** EXTRACTED ENTRIES follows **
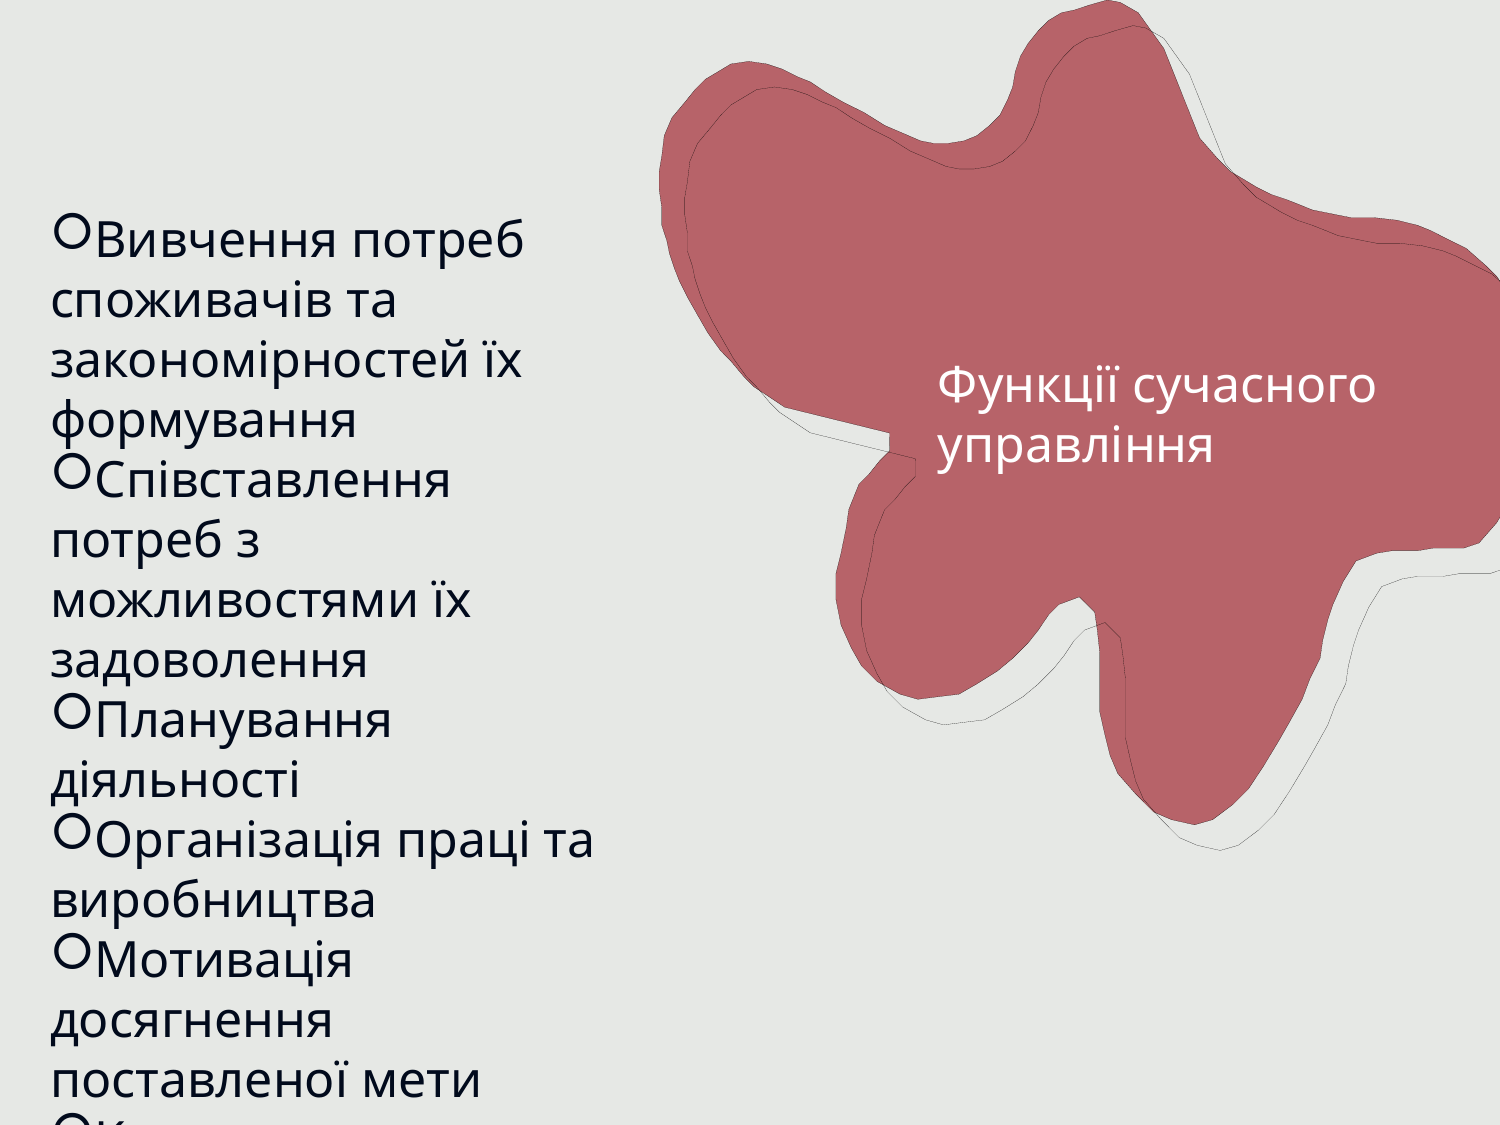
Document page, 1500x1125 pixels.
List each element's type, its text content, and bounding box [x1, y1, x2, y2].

text_box [835, 452, 915, 685]
text_box [659, 0, 1151, 391]
text_box [684, 25, 1500, 851]
text_box Функції сучасного управління [923, 344, 1500, 480]
text_box [1236, 174, 1500, 280]
text_box Вивчення потреб споживачів та закономірностей їх формування Співставлення потреб з можливостями їх задоволення Планування діяльності Організація праці та виробництва Мотивація досягнення поставленої мети Контроль [35, 200, 636, 1055]
text_box [1096, 623, 1154, 813]
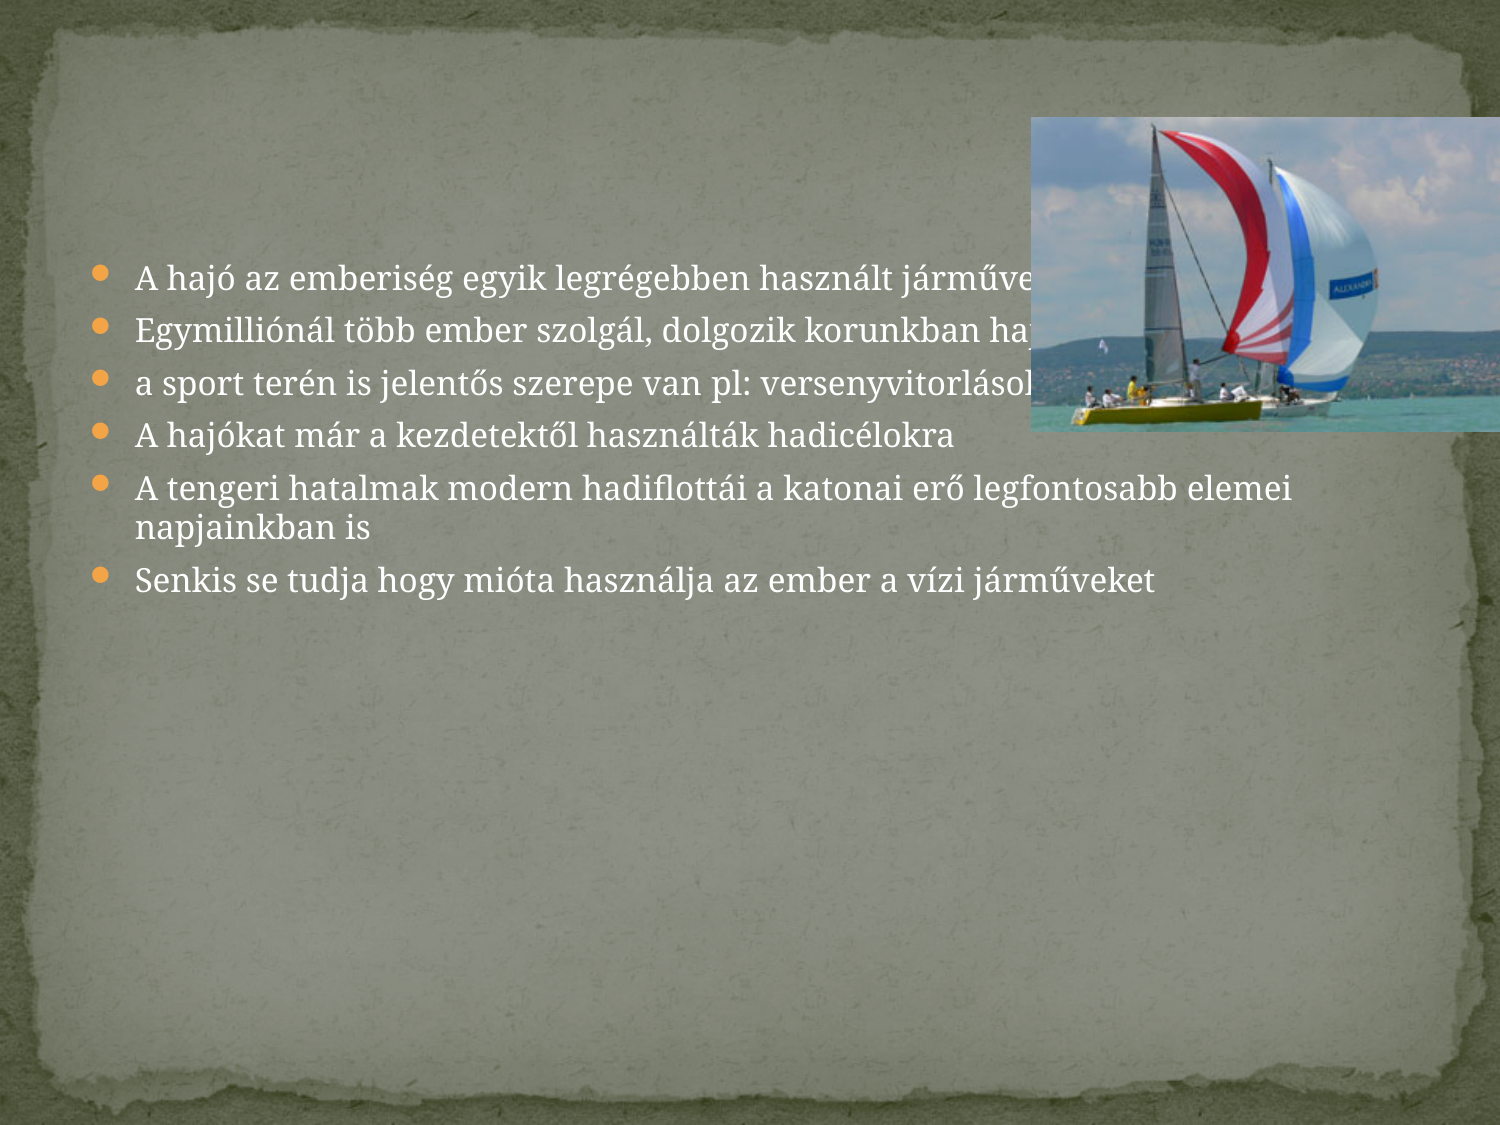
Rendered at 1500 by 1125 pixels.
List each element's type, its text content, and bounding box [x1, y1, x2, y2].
** End of EXTRACTED ENTRIES **
Please make an exact copy of the whole listing and leave out its pictures.

Document page, 1500x1125 pixels.
List each element's type, its text content, and bounding box [x1, y1, x2, y2].

text_box [835, 452, 915, 685]
text_box [659, 0, 1151, 391]
text_box [684, 25, 1500, 851]
text_box Функції сучасного управління [923, 344, 1500, 480]
text_box [1236, 174, 1500, 280]
text_box Вивчення потреб споживачів та закономірностей їх формування Співставлення потреб з можливостями їх задоволення Планування діяльності Організація праці та виробництва Мотивація досягнення поставленої мети Контроль [35, 200, 636, 1055]
text_box [1096, 623, 1154, 813]
Rendered at 1500 by 1125 pixels.
List each element's type, its text content, and bounding box [x1, y1, x2, y2].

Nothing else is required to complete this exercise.